I hadn’t planned to have a career in music. My undergraduate degree was in applied mathematics and physics at Cal Berkeley. I was searching for what to do after I graduated. I was accepted to grad school, had deferred, and was working in a physics lab. In fact, I just ran into my boss at the lab, and he says there are six papers published in Physical Review Letters that have my name on them. I’m probably the only musician in the world who’s been published in Physics Review Letters.

You probably don’t get into discussions of “string theory” with other musicians during breaks!

The big attraction with music is that I feel like it’s something immediately tangible and accessible (unlike higher-level physics), and you can share it with others.

I didn’t go back to music with the idea of becoming a professional, though. I was working long hours in the lab, and enjoying it, but since I was searching for where to go, I figured, Why not devote some serious time to studying music!

Are there other ways you might have gone?

I’ve devoted a lot of time to practicing tai chi over the past 20 years. That’s another track. There’s a lot out there.

What are some of the pluses and minuses of the music career?

Our mission is to bring the voice of living composers and artists to our community and make them part of modern life. I absolutely love the old composers, but people forget that they were the contemporary musicians of their time and that classical music as an art form has to continue to grow and evolve. You can’t just look at it as a museum piece.
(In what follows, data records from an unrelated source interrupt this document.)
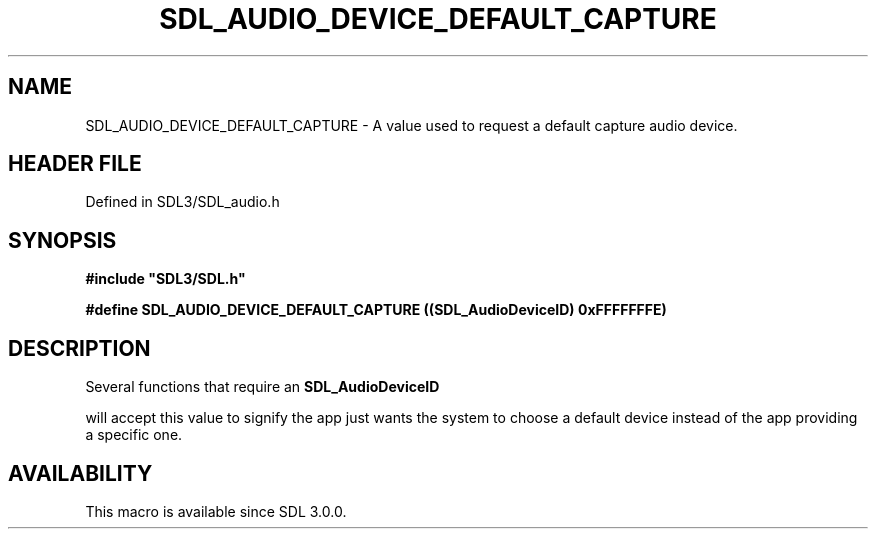 .\" This manpage content is licensed under Creative Commons
.\"  Attribution 4.0 International (CC BY 4.0)
.\"   https://creativecommons.org/licenses/by/4.0/
.\" This manpage was generated from SDL's wiki page for SDL_AUDIO_DEVICE_DEFAULT_CAPTURE:
.\"   https://wiki.libsdl.org/SDL_AUDIO_DEVICE_DEFAULT_CAPTURE
.\" Generated with SDL/build-scripts/wikiheaders.pl
.\"  revision SDL-3.1.2-no-vcs
.\" Please report issues in this manpage's content at:
.\"   https://github.com/libsdl-org/sdlwiki/issues/new
.\" Please report issues in the generation of this manpage from the wiki at:
.\"   https://github.com/libsdl-org/SDL/issues/new?title=Misgenerated%20manpage%20for%20SDL_AUDIO_DEVICE_DEFAULT_CAPTURE
.\" SDL can be found at https://libsdl.org/
.de URL
\$2 \(laURL: \$1 \(ra\$3
..
.if \n[.g] .mso www.tmac
.TH SDL_AUDIO_DEVICE_DEFAULT_CAPTURE 3 "SDL 3.1.2" "Simple Directmedia Layer" "SDL3 FUNCTIONS"
.SH NAME
SDL_AUDIO_DEVICE_DEFAULT_CAPTURE \- A value used to request a default capture audio device\[char46]
.SH HEADER FILE
Defined in SDL3/SDL_audio\[char46]h

.SH SYNOPSIS
.nf
.B #include \(dqSDL3/SDL.h\(dq
.PP
.BI "#define SDL_AUDIO_DEVICE_DEFAULT_CAPTURE ((SDL_AudioDeviceID) 0xFFFFFFFE)
.fi
.SH DESCRIPTION
Several functions that require an 
.BR SDL_AudioDeviceID

will accept this value to signify the app just wants the system to choose a
default device instead of the app providing a specific one\[char46]

.SH AVAILABILITY
This macro is available since SDL 3\[char46]0\[char46]0\[char46]


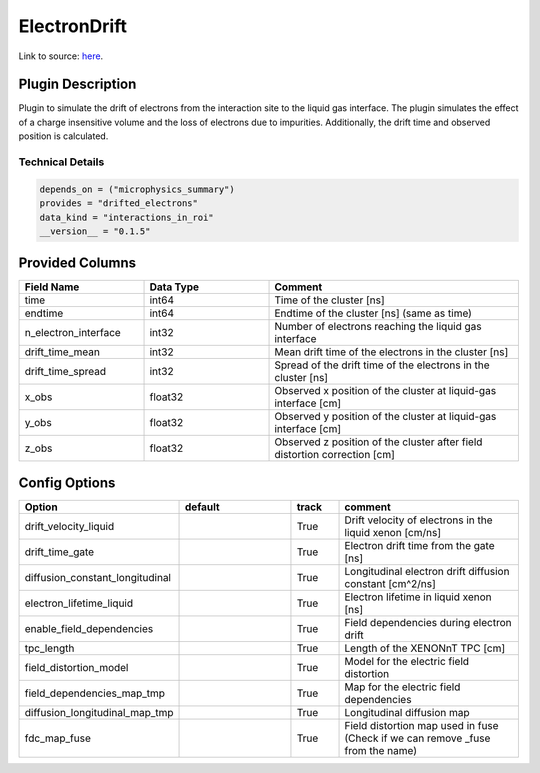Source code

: =============
ElectronDrift
=============

Link to source: `here <https://github.com/XENONnT/fuse/blob/main/fuse/plugins/detector_physics/electron_drift.py>`_.

Plugin Description
==================

Plugin to simulate the drift of electrons from the 
interaction site to the liquid gas interface. The plugin simulates the 
effect of a charge insensitive volume and the loss of electrons due to 
impurities. Additionally, the drift time and observed position is calculated.

Technical Details
-----------------

.. code-block:: python

   depends_on = ("microphysics_summary")
   provides = "drifted_electrons"
   data_kind = "interactions_in_roi"
   __version__ = "0.1.5"

Provided Columns
================

.. list-table::
   :widths: 25 25 50
   :header-rows: 1

   * - Field Name
     - Data Type
     - Comment
   * - time
     - int64
     - Time of the cluster [ns]
   * - endtime
     - int64
     - Endtime of the cluster [ns] (same as time)
   * - n_electron_interface
     - int32
     - Number of electrons reaching the liquid gas interface
   * - drift_time_mean
     - int32
     - Mean drift time of the electrons in the cluster [ns]
   * - drift_time_spread
     - int32
     - Spread of the drift time of the electrons in the cluster [ns]
   * - x_obs
     - float32
     - Observed x position of the cluster at liquid-gas interface [cm]
   * - y_obs
     - float32
     - Observed y position of the cluster at liquid-gas interface [cm]
   * - z_obs
     - float32
     - Observed z position of the cluster after field distortion correction [cm]


Config Options
==============

.. list-table::
   :widths: 25 25 10 40
   :header-rows: 1

   * - Option
     - default
     - track
     - comment
   * - drift_velocity_liquid
     - 
     - True
     - Drift velocity of electrons in the liquid xenon [cm/ns]
   * - drift_time_gate
     - 
     - True
     - Electron drift time from the gate [ns]
   * - diffusion_constant_longitudinal
     - 
     - True
     - Longitudinal electron drift diffusion constant [cm^2/ns]
   * - electron_lifetime_liquid
     - 
     - True
     - Electron lifetime in liquid xenon [ns]
   * - enable_field_dependencies
     - 
     - True
     - Field dependencies during electron drift 
   * - tpc_length
     - 
     - True
     - Length of the XENONnT TPC [cm]
   * - field_distortion_model
     - 
     - True
     - Model for the electric field distortion
   * - field_dependencies_map_tmp
     - 
     - True
     - Map for the electric field dependencies
   * - diffusion_longitudinal_map_tmp
     - 
     - True
     - Longitudinal diffusion map
   * - fdc_map_fuse
     - 
     - True
     - Field distortion map used in fuse (Check if we can remove _fuse from the name)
There are more composers writing today than ever before, and they should be heard.

It seems like it would be a challenge, but important, to reach those who don’t really know classical music.

I think some of the most difficult are the traditionalists. Those who know nothing about classical music are much more open. The trick is getting them to the concert. I’m hoping it will come at some point. Things can change overnight, and we’ll do our part.

As a career, it’s very rewarding. To share the music is wonderful.

The lifestyle is hard. I have three kids and a wife [pianist Eva-Maria Zimmerman]. It’s hard to find time, and hard financially. You’re always traveling. There’s always chaos; schedules change. It’s not like having a more settled and structured job.

Also, as a quartet, we’re running the business. There’s computer time, correspondence, applying for grants — so much work. We also have a nonprofit and need to work with the board.

Plus, every piece is a new world and a new musical language, and you need to get up to speed. But it’s very stimulating intellectually.

Are you listening to anything in particular, musically, now?

I like a broad range of music, jazz to pop and so on. But I like the quiet. Around here, someone’s always doing something. All three kids play piano and a string instrument. It’s hard to listen to music without turning on the working part of the brain, analyzing, and so on. The downtime gives my brain time to create.